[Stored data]
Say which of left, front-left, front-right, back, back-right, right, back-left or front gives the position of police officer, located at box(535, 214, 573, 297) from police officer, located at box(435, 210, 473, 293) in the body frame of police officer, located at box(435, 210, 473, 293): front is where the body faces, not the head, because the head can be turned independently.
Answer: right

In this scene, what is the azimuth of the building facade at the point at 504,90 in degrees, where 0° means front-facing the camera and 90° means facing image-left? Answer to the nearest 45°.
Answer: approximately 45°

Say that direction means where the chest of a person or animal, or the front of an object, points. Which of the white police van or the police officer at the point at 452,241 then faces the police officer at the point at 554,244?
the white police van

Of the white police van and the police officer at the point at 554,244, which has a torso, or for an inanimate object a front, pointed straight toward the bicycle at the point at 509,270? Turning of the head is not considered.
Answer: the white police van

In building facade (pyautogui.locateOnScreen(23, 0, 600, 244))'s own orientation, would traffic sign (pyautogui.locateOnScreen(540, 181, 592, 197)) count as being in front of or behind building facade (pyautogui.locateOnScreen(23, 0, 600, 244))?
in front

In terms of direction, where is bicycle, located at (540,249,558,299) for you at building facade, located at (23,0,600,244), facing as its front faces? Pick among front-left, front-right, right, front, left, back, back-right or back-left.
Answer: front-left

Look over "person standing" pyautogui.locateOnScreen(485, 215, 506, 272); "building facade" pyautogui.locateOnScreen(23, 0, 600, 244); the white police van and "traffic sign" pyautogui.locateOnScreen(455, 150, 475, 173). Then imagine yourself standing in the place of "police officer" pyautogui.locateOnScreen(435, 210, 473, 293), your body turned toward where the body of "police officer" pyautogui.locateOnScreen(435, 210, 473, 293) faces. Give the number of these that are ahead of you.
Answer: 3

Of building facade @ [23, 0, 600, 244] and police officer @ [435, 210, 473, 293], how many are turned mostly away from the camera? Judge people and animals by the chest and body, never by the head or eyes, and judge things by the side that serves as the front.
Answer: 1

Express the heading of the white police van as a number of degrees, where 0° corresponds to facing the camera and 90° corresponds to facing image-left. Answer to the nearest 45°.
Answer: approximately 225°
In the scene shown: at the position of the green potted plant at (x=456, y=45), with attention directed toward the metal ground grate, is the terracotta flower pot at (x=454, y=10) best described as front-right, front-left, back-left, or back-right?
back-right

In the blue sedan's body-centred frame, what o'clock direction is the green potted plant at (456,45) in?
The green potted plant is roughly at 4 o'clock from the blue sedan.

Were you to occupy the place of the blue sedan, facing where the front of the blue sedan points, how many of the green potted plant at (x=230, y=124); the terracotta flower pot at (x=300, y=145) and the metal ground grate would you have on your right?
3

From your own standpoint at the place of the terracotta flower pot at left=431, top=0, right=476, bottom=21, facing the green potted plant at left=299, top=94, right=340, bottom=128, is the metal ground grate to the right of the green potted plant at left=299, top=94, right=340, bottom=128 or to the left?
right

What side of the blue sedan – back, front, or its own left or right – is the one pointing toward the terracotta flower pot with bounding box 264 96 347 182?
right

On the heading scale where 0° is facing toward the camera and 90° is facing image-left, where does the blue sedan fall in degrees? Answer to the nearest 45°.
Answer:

--- Work item ---
Copy every row above word for word, leaving nothing out.

--- Answer for this exercise ---
Say which of left, front-left, front-right, back, back-right, right, back-left or front gives the position of police officer, located at box(535, 214, 573, 297) from police officer, located at box(435, 210, 473, 293) in the body frame of police officer, located at box(435, 210, 473, 293): front is where the body faces, not the head, because the head can be turned independently.
Answer: right

In this scene, what is the azimuth of the building facade at the point at 504,90 in degrees, where 0° means front-facing the camera and 90° means facing image-left? Answer to the nearest 45°.
Answer: approximately 45°

Say that direction means where the chest of a person or animal, or the front of an object, points. Which of the white police van or the police officer at the point at 452,241 then faces the police officer at the point at 554,244?
the white police van

Of the white police van and the police officer at the point at 554,244, which has a torso, or for an inanimate object a front, pointed straight toward the bicycle at the point at 509,270? Turning of the head is not considered.
Answer: the white police van

In building facade (pyautogui.locateOnScreen(23, 0, 600, 244))'s own orientation, would traffic sign (pyautogui.locateOnScreen(540, 181, 592, 197)) count as being in front of or behind building facade (pyautogui.locateOnScreen(23, 0, 600, 244))?
in front

In terms of direction, where is bicycle, located at (540,249,558,299) for you at building facade, located at (23,0,600,244), facing as its front faces? Pick among front-left, front-right, right, front, left, back, back-right or back-left.
Answer: front-left

Look over "person standing" pyautogui.locateOnScreen(485, 215, 506, 272); "building facade" pyautogui.locateOnScreen(23, 0, 600, 244); the white police van and "traffic sign" pyautogui.locateOnScreen(455, 150, 475, 173). Then imagine yourself standing in the place of "police officer" pyautogui.locateOnScreen(435, 210, 473, 293), your body turned toward where the body of "police officer" pyautogui.locateOnScreen(435, 210, 473, 293) faces. Give the number of these that are ahead of you.
Answer: 3

Of building facade @ [23, 0, 600, 244] and police officer @ [435, 210, 473, 293], how many are turned mostly away from the camera? Judge people and animals by the chest and body, never by the head or eyes, and judge things by the side that serves as the front.
Answer: 1

Express the heading of the white police van as a number of degrees, where 0° corresponds to facing the camera and 90° corresponds to facing image-left. Answer to the nearest 45°.
Answer: approximately 225°
In the scene shown: at the position of the green potted plant at (x=456, y=45), with attention directed toward the metal ground grate, is the terracotta flower pot at (x=454, y=10) best described as front-right, front-left, back-left, or back-right?
back-right

In the blue sedan's body-centred frame, what o'clock direction is the green potted plant at (456,45) in?
The green potted plant is roughly at 4 o'clock from the blue sedan.

Were you to occupy the place of the blue sedan, facing where the front of the blue sedan points, how many of the green potted plant at (x=230, y=124); the terracotta flower pot at (x=300, y=145) and the metal ground grate would you have on your right?
3

From your own standpoint at the place of the terracotta flower pot at left=431, top=0, right=476, bottom=21, facing the green potted plant at left=299, top=94, right=340, bottom=128, is the metal ground grate to the right of the green potted plant at left=299, top=94, right=340, bottom=128 or to the left?
right

What side of the blue sedan – back, front, or its own left or right – is the one pointing toward the terracotta flower pot with bounding box 264 96 347 182?
right

On the heading scale where 0° is facing toward the camera and 90° is facing image-left, where does the blue sedan fall in degrees? Answer to the nearest 45°.
Answer:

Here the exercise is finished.